Directions for this task: Wherever a line of the records contains "akan", copy that line.

Input records:
□ □ □

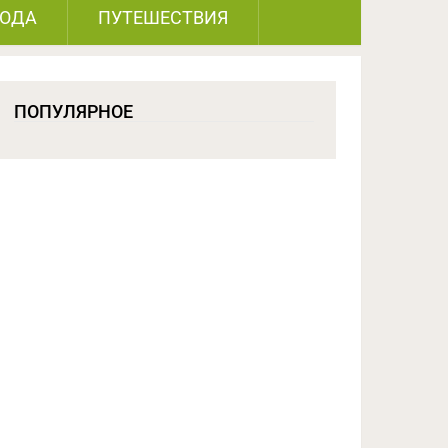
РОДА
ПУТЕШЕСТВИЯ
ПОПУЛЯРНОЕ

□ □ □

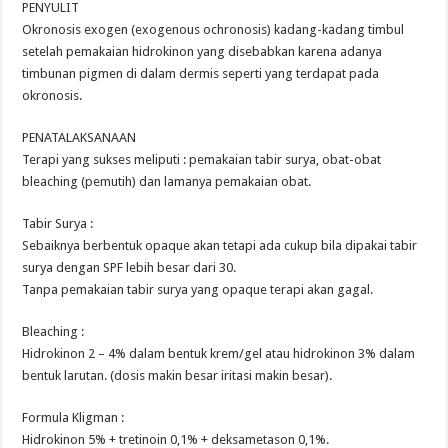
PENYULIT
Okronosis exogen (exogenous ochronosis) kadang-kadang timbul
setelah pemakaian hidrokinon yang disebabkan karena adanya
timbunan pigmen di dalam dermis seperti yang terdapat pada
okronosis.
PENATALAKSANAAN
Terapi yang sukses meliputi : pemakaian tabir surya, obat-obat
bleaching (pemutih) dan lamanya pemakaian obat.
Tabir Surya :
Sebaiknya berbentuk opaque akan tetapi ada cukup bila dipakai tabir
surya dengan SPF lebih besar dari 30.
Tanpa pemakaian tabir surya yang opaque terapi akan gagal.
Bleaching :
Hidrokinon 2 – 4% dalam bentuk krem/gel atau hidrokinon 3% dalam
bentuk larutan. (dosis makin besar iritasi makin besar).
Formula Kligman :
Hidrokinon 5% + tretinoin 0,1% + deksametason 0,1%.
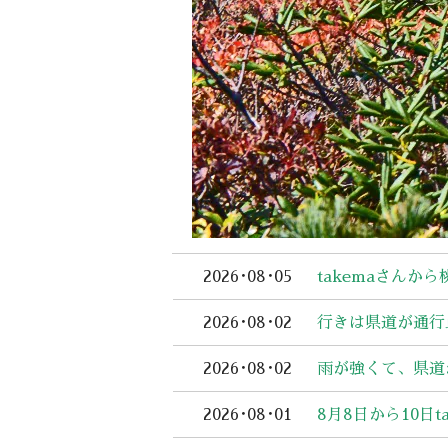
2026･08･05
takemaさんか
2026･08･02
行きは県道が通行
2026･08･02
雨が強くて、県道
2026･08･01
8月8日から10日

□ □ □

Answer area:
Sebaiknya berbentuk opaque akan tetapi ada cukup bila dipakai tabir
Tanpa pemakaian tabir surya yang opaque terapi akan gagal.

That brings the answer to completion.